I'll treat this next bit incrementally.
> Our constitution is based upon the concept of ordered
>liberty. That is, there is a balance between law and order, on the
>one hand, and the liberty of the individual on the other. This is
>clearly seen in our country's bill of rights, and the constitutional
>protections afforded our accused: evidence improperly obtained is
not any more. all the cops or whoever has to do is claim a 'good faith'
exemption for the search, and, Bingo! it is suddenly admissable. There are
several recent Supreme Court cases on this.
>there is a ban on the use of involuntary custodial
>interrogation, including torture, and any questioning of the accused
>without a lawyer;
This, likewise has been narrowed in recent years by the court. One thing to
remember if you are being spoken to by some jack-booted thug working for
some level of the state, is to say =nothing= to them. They can sit there
and question you at length, and until you think to demand a lawyer, you are
screwed everything up to that point is admissable. There have even been
recent erosions of what constitutes asking for a lawyer.

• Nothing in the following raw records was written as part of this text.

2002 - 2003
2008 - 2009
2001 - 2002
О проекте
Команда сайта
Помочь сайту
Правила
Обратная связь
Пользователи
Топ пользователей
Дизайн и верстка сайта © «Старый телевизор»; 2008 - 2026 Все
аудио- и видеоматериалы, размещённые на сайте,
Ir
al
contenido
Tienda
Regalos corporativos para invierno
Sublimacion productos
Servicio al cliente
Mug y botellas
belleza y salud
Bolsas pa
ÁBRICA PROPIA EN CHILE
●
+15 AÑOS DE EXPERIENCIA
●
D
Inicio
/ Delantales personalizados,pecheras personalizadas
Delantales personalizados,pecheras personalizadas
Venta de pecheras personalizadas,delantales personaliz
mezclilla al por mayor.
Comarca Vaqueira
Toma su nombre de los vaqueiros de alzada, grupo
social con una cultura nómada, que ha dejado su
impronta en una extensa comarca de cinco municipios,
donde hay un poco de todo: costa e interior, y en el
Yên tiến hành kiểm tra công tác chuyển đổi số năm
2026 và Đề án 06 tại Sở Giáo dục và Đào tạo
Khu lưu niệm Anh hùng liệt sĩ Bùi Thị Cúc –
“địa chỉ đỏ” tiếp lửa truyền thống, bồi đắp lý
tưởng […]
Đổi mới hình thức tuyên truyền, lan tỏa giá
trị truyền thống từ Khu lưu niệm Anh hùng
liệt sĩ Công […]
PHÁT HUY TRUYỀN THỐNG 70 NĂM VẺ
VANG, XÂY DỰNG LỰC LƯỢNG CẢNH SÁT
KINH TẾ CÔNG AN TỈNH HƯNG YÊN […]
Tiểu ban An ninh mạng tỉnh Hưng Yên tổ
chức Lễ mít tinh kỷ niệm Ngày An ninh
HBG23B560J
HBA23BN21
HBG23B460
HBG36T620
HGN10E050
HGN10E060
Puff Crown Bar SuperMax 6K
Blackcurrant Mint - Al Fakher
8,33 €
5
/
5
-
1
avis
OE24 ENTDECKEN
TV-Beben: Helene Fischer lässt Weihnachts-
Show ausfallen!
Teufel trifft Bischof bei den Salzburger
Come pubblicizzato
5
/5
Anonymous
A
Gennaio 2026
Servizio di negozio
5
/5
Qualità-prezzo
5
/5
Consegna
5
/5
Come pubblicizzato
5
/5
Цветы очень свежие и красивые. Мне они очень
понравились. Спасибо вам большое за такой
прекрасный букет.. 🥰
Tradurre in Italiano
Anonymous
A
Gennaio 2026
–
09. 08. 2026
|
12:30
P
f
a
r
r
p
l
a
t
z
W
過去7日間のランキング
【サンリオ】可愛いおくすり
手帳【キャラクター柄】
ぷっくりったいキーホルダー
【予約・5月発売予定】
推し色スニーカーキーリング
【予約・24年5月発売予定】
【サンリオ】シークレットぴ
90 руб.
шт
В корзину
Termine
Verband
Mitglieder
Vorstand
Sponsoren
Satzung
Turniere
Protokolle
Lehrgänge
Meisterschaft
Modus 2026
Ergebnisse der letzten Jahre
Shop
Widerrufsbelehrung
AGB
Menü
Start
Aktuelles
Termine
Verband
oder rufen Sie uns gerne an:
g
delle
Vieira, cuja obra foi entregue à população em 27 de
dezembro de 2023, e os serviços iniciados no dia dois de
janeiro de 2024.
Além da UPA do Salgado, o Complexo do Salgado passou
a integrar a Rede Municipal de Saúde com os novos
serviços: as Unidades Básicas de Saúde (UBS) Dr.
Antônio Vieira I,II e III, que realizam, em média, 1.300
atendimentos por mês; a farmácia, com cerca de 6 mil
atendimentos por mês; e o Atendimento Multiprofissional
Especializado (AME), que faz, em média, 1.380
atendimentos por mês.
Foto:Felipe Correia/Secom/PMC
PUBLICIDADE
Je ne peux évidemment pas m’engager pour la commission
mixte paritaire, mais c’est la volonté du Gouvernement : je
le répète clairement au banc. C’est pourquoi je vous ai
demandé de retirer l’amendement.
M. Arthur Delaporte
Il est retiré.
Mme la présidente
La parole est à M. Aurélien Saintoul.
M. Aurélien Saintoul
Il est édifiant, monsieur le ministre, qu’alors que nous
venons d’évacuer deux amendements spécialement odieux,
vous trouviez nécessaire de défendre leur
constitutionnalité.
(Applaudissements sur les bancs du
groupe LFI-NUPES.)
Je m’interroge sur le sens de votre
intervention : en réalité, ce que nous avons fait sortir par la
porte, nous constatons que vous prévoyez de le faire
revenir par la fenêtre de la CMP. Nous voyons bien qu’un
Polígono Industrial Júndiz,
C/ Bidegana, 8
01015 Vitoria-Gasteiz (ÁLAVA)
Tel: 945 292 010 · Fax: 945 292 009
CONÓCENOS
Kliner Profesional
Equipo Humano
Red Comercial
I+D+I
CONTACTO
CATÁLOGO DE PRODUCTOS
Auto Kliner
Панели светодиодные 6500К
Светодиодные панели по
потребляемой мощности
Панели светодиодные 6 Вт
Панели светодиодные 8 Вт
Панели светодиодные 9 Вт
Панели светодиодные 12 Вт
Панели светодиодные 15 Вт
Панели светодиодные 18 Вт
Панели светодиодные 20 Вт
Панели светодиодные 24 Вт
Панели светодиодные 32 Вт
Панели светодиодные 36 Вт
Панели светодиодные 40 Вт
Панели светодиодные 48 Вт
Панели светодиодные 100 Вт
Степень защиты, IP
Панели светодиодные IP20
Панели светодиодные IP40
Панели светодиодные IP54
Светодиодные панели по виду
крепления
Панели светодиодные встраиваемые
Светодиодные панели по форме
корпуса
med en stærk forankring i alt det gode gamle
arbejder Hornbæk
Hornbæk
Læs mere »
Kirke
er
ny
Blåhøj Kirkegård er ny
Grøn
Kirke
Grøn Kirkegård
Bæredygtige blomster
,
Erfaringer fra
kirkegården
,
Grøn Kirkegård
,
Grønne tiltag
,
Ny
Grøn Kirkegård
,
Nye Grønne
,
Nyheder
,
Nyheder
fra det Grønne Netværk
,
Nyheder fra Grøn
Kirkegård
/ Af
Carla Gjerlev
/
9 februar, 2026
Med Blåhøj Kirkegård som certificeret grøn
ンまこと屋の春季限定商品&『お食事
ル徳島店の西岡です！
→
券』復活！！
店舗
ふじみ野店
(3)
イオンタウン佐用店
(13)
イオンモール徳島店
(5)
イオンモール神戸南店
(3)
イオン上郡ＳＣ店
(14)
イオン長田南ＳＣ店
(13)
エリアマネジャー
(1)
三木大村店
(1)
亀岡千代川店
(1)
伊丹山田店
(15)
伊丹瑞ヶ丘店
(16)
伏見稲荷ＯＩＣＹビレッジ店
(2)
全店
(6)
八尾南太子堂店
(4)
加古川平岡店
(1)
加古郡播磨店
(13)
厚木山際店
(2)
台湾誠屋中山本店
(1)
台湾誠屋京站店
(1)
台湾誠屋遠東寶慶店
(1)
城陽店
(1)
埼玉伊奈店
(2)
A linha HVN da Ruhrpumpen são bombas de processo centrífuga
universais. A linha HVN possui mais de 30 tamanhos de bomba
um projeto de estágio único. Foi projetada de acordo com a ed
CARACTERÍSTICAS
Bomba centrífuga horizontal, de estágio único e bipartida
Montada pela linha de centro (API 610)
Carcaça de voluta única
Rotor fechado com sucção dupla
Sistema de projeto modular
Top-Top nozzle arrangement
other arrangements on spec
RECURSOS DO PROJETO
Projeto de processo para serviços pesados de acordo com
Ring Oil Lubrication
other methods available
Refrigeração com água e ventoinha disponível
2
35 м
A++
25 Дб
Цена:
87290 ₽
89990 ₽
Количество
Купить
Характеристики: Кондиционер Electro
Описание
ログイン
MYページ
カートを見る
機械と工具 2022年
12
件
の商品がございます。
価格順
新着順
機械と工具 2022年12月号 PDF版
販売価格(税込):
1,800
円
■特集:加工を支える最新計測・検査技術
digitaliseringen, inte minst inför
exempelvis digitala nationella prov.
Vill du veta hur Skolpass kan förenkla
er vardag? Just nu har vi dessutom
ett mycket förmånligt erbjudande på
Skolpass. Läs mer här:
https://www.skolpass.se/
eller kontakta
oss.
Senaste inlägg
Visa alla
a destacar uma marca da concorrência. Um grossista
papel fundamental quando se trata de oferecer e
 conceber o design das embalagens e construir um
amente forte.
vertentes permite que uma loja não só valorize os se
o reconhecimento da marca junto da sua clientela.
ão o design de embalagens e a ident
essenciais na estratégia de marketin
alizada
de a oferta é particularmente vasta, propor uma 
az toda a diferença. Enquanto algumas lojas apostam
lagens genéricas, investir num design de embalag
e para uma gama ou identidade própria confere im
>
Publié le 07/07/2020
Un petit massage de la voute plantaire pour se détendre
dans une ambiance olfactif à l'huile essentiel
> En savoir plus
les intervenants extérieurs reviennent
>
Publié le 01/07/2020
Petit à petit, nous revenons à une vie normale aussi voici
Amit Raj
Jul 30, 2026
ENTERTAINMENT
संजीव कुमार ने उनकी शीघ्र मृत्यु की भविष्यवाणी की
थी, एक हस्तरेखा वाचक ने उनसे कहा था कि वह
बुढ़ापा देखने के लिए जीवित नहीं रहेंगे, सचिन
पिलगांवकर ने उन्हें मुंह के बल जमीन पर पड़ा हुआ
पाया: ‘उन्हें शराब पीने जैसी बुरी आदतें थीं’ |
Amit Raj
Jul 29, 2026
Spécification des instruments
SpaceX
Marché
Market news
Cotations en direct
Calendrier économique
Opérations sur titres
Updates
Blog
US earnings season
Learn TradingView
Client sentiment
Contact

>we require unanimous verdicts for convictions;
Ever since the O.J. trial, there have been calls to eliminate this. I
wouldn't be suprised to see it within a decade.
>and double jeopardy and bills of attainder are prohibited.
This is absolutely laughable. You can be tried in state, federal and civil
court for the same crime. This is all perfectly fine as faer as the courts
are concerned. Likewise, there are so many laws now on the books, that if
they can't get a conviction on one charge, there is a pretty good chance
there is another charge they can make.
>words, our system of government expressly tolerates a certain level
>of crime and disorder in order to preserve liberty and individuality.
This is no longer true.
>It is difficult to conceive that the same constitution which is
>prepared to let a guilty man go free, rather than admit an illegally
>seized murder weapon into evidence at trial, can be interpreted to
>permit whole scale, nationwide, mandatory surveillance of our
>nation's telecommunications system for law enforcement purposes.
>It is impossible that the philosophy upon which our system of
>government was founded could ever be construed to accept such a
I laugh at that.
> In our country, the domestic control of encryption
>represents a shift in the balance of our liberties. It is a shift not
>envisioned by our constitution. If ever to be taken, it must be
>based upon a better defense than what "Dank," or law enforcement,
true enough. the problem is, that there is no defense for it. it is a basic
binary decision. either you can speak freely or not.